Dès le 24 octobre, M. Tebboune, grand fumeur, s'était mis volontairement à l'isolement après avoir été en contact avec des hauts responsables contaminés par la maladie du Covid-19.
Rendez-vous bientôt
«Je suis quotidiennement, et parfois heure par heure quand cela est nécessaire, ce qui se passe au pays. Et je donne, quand il le faut, des instructions à la présidence», a-t-il assuré, en donnant «rendez-vous bientôt sur les terres de la patrie», sans préciser de date.
Arrivé au pouvoir le 12 décembre 2019 avec des velléités réformatrices, M. Tebboune incarne aujourd'hui un pays dans l'impasse et des institutions bloquées.
L'hospitalisation à l'étranger du chef de l'Etat a replongé l'Algérie dans les affres humiliantes de la fin du règne de son prédécesseur Abdelaziz Bouteflika, quand ce dernier, frappé par un AVC en 2013, avait continué, impotent et aphasique, à assumer la charge présidentielle avant d'être chassé du pouvoir en avril 2019 par le soulèvement populaire du Hirak.
L'incertitude -à laquelle le retour de M. Tebboune ne mettra pas nécessairement fin- a poussé certaines voix à réclamer l'application de l'article 102 de la Constitution, relatif à la vacance du pouvoir, afin d'éviter une crise institutionnelle.
En cas de maladie ou de démission du président, il revient normalement au Conseil constitutionnel de constater l'état d'empêchement du chef de l'Etat. C'est le président par intérim du Sénat, en l'occurrence Salah Goudjil, un ancien combattant de la guerre d'indépendance âgé de 89 ans, qui assure l'intérim pendant une période maximale de 90 jours, en attendant l'élection d'un nouveau président.
Pilier du régime, l'armée reste elle la grande muette.
Le président algérien n'a pu exercer aucune de ses prérogatives depuis près de deux mois
Officiellement, M. Tebboune tient toujours les rênes du pouvoir.
Mais ce dernier n'a pu exercer aucune de ses prérogatives depuis près de deux mois. Il doit encore promulguer la nouvelle Constitution -son projet phare- avant de faire rédiger une nouvelle loi électorale pour préparer les prochains scrutins locaux et législatif.
«Il décide la poursuite de sa feuille de route autoritaire malgré son échec, il décide de prolonger la crise», a dénoncé le vice-président de la Ligue algérienne des droits de l'Homme, Saïd Salhi.
Elu lors d'un scrutin largement boudé par la population et de ce fait souffrant d'un manque de légitimité, il avait d'abord tendu la main au «Hirak béni», mouvement antirégime suspendu en raison de l'épidémie Covid-19.

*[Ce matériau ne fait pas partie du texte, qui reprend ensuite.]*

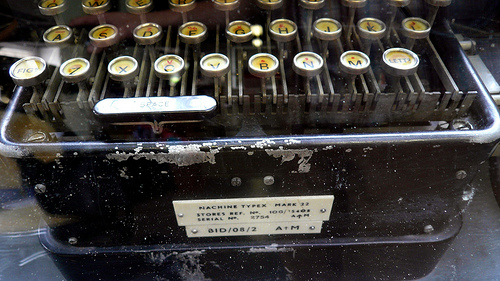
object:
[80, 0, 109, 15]
w key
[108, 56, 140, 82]
key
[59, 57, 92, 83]
key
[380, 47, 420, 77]
key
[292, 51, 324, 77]
key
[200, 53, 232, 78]
key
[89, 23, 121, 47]
key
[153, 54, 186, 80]
key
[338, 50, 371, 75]
key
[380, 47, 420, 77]
tin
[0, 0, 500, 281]
typewriter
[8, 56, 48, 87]
key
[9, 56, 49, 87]
tin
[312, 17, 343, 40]
j key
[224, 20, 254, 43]
tin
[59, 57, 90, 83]
button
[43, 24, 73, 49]
key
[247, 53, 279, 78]
b key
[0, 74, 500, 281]
tin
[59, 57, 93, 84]
tin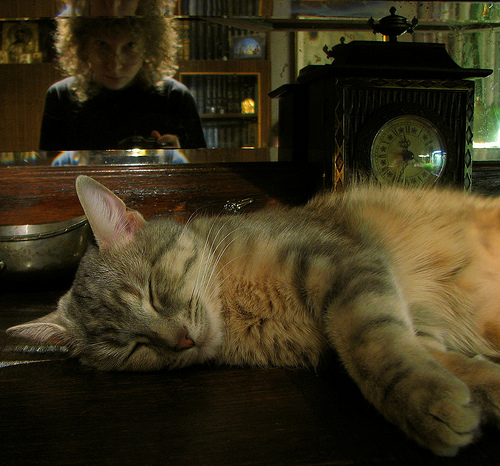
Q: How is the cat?
A: Sleeping.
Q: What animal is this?
A: A cat.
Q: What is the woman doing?
A: Looking at the cat.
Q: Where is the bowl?
A: Behind the cat.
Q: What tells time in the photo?
A: The clock.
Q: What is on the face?
A: Hands.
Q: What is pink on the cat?
A: Its nose.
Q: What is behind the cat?
A: A mirror.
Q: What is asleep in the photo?
A: The kitty.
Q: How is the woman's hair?
A: Curly.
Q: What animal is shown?
A: Cat.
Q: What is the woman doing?
A: Taking a picture of the cat.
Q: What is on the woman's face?
A: Glasses.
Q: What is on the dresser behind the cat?
A: Mirror.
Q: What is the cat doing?
A: Sleeping.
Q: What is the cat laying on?
A: Dresser.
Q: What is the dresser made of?
A: Wood.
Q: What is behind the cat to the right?
A: Clock.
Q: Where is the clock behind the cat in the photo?
A: Clock on the table.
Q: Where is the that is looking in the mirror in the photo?
A: Behind the cat.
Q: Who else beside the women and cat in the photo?
A: No other person or animal in the photo.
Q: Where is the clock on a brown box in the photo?
A: Behind the cat.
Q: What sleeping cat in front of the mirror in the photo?
A: In front of the woman.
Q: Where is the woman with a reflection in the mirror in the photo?
A: Woman near brown table.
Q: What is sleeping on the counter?
A: A cat.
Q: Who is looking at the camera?
A: A woman.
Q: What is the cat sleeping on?
A: A counter.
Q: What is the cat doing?
A: Sleeping.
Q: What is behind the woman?
A: A shelf.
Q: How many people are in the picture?
A: One.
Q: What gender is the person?
A: Female.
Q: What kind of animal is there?
A: A cat.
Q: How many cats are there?
A: One.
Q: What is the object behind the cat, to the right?
A: A clock.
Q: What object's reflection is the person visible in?
A: A mirror.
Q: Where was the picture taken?
A: In a room of a house.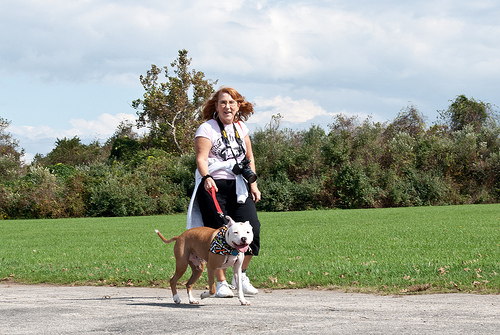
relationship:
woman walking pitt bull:
[193, 87, 260, 297] [153, 220, 253, 305]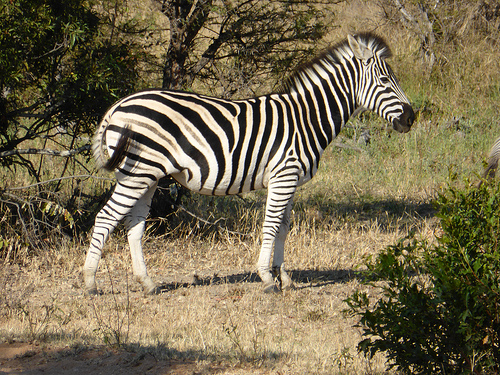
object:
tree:
[0, 0, 141, 214]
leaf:
[109, 91, 122, 101]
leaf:
[70, 33, 78, 51]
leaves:
[6, 24, 16, 33]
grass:
[317, 99, 499, 191]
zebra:
[77, 26, 422, 304]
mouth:
[394, 124, 411, 134]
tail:
[92, 116, 133, 171]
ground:
[4, 189, 445, 373]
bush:
[335, 166, 498, 373]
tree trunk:
[149, 1, 213, 216]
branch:
[179, 12, 253, 86]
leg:
[79, 172, 150, 297]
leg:
[127, 189, 162, 298]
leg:
[254, 177, 295, 297]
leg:
[271, 208, 294, 291]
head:
[342, 30, 417, 135]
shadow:
[153, 262, 427, 292]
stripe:
[106, 125, 180, 169]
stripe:
[113, 105, 210, 190]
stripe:
[105, 124, 190, 185]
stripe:
[123, 93, 227, 196]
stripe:
[161, 90, 235, 152]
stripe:
[270, 197, 291, 203]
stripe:
[271, 179, 297, 185]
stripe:
[264, 220, 282, 224]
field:
[2, 1, 498, 374]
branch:
[0, 142, 91, 158]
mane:
[277, 30, 394, 93]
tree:
[136, 0, 326, 196]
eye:
[379, 75, 390, 85]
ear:
[342, 30, 374, 60]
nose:
[400, 106, 419, 125]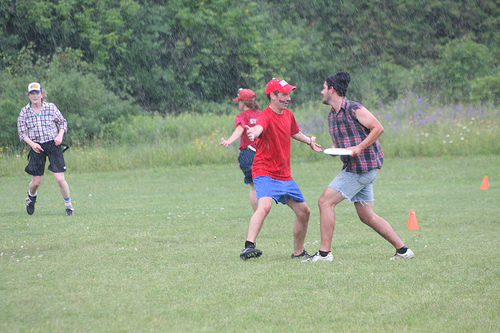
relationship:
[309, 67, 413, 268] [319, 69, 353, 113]
man has head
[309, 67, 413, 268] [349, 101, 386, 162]
man has arm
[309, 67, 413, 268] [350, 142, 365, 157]
man has hand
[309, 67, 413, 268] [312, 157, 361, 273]
man has leg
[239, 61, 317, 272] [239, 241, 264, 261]
man wearing shoe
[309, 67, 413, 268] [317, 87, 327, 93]
man has nose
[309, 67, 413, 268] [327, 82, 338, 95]
man has ear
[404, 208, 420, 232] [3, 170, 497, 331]
cones on grass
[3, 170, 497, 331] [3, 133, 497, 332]
grass on ground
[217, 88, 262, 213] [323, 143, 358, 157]
woman playing frisbee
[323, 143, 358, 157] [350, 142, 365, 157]
frisbee in hand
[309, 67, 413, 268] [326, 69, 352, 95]
man wearing hat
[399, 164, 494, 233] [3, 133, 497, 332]
cones on ground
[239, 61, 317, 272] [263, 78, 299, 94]
man wearing hat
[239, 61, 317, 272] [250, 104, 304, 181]
man wearing shirt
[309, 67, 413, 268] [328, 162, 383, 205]
man wearing shorts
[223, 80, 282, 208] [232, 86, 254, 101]
woman wearing hat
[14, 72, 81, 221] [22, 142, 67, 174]
man wearing shorts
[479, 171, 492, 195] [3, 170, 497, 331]
cone on grass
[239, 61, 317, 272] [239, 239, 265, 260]
man has foot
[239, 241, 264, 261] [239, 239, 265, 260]
shoe on foot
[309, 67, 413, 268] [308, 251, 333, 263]
man has foot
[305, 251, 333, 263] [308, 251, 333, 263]
shoe on foot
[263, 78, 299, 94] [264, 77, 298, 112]
hat on head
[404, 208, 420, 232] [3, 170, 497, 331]
cones in grass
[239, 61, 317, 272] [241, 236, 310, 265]
man wearing shoes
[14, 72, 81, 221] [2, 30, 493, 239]
man in background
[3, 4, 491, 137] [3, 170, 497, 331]
trees behind grass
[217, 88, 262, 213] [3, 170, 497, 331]
woman in grass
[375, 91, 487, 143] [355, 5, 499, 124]
flowers near tree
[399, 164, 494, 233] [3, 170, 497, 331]
cones on grass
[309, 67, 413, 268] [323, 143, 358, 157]
man holding frisbee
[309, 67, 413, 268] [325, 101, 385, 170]
man wearing shirt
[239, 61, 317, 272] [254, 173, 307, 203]
man wearing shorts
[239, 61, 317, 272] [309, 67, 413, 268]
man blocking man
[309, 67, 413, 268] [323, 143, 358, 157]
man with frisbee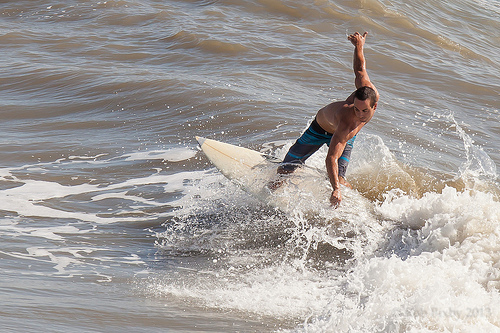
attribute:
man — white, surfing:
[263, 30, 381, 215]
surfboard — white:
[190, 134, 377, 256]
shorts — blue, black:
[277, 117, 359, 178]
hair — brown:
[351, 85, 378, 108]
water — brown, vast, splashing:
[2, 2, 498, 330]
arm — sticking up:
[347, 28, 384, 94]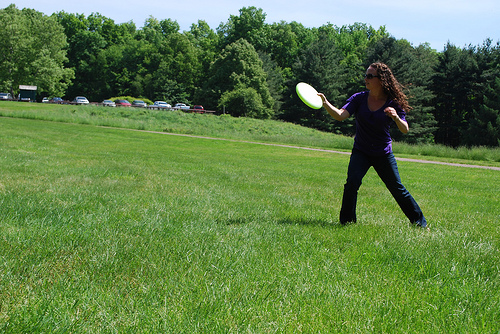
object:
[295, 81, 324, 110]
frisbee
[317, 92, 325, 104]
hand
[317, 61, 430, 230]
girl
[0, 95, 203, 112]
lot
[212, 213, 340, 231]
shadow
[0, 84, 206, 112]
parking lot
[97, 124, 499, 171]
pathway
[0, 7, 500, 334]
park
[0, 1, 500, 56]
sky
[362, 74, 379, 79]
glasses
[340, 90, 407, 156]
shirt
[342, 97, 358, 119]
short sleeve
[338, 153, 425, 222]
pants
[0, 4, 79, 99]
tree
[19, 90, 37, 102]
wall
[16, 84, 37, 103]
building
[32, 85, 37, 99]
side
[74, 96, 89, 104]
car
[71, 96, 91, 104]
car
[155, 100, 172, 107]
car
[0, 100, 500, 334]
grass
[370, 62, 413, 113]
hair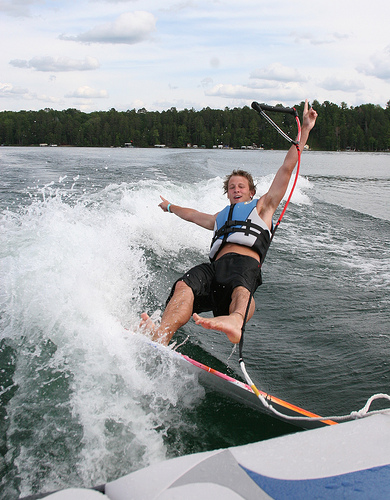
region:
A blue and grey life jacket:
[206, 199, 271, 258]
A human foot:
[191, 309, 246, 341]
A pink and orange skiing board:
[124, 324, 334, 430]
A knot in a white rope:
[347, 406, 363, 418]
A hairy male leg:
[158, 279, 197, 322]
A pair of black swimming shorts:
[163, 253, 263, 313]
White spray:
[18, 250, 167, 458]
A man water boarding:
[142, 93, 340, 423]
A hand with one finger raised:
[303, 98, 316, 129]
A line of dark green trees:
[0, 101, 388, 151]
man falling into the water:
[67, 87, 357, 427]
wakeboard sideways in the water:
[111, 323, 346, 437]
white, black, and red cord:
[235, 142, 377, 420]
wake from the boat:
[5, 169, 314, 498]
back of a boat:
[22, 409, 385, 499]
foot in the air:
[191, 300, 251, 346]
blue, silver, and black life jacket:
[197, 196, 276, 257]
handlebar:
[242, 93, 312, 148]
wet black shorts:
[148, 244, 267, 318]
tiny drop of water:
[162, 282, 175, 294]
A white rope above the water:
[234, 363, 271, 407]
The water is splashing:
[40, 337, 136, 446]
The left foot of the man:
[192, 302, 242, 335]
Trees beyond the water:
[116, 112, 238, 138]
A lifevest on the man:
[213, 209, 255, 244]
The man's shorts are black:
[189, 257, 240, 299]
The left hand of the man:
[301, 105, 318, 135]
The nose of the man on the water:
[232, 186, 241, 194]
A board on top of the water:
[154, 342, 288, 414]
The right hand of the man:
[152, 197, 173, 211]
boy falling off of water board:
[117, 98, 356, 427]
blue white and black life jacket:
[208, 199, 274, 255]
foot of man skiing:
[188, 307, 245, 346]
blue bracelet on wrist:
[165, 201, 169, 211]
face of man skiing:
[219, 166, 250, 201]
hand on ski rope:
[250, 96, 303, 146]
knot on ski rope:
[351, 407, 361, 418]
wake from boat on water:
[3, 175, 140, 464]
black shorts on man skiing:
[170, 248, 258, 299]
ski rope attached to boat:
[233, 100, 382, 429]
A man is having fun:
[152, 156, 271, 369]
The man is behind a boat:
[147, 185, 292, 368]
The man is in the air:
[154, 154, 298, 348]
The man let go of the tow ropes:
[248, 101, 301, 366]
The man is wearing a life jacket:
[196, 183, 272, 269]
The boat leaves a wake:
[45, 191, 151, 445]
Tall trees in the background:
[15, 113, 265, 145]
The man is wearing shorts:
[180, 253, 275, 304]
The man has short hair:
[221, 161, 257, 196]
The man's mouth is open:
[229, 191, 251, 209]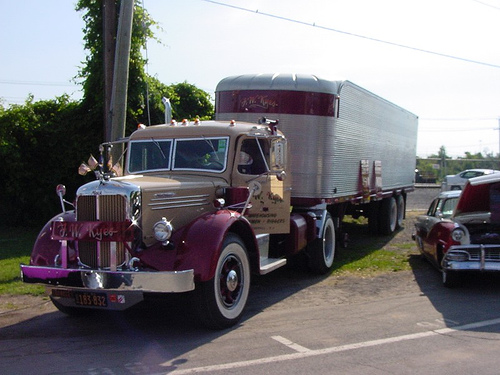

Il avait aussi promis de bâtir une économie «forte et diversifiée», à même de réduire l'hyperdépendance de l'Algérie aux hydrocarbures.
Un an après la présidentielle, force est de constater que des militants du Hirak, des opposants politiques, des journalistes et des blogueurs proches de la contestation sont toujours la cible de poursuites judiciaires, quand ils ne sont pas emprisonnés.
Sur le plan marcroéconomique, l'Algérie voit fondre ses réserves de change, les liquidités s'assécher et un marché pétrolier toujours déprimé par la crise sanitaire.
Selon les prévisions du Fonds monétaire international, l'Algérie devrait subir une récession de 5,2% en 2020 ainsi qu'un déficit budgétaire parmi les plus élevés de la région.
Pour des économistes, le pays a épuisé toutes les possibilités offertes pour le financement du déficit, y compris la planche à billets, et le recours au financement extérieur sera «inéluctable» dans les prochains mois, malgré les assertions contraires des autorités.
«La présidence de M. Tebboune a perdu toute crédibilité. Elle devient un handicap pour le pays», estime le journaliste et écrivain Abed Charef.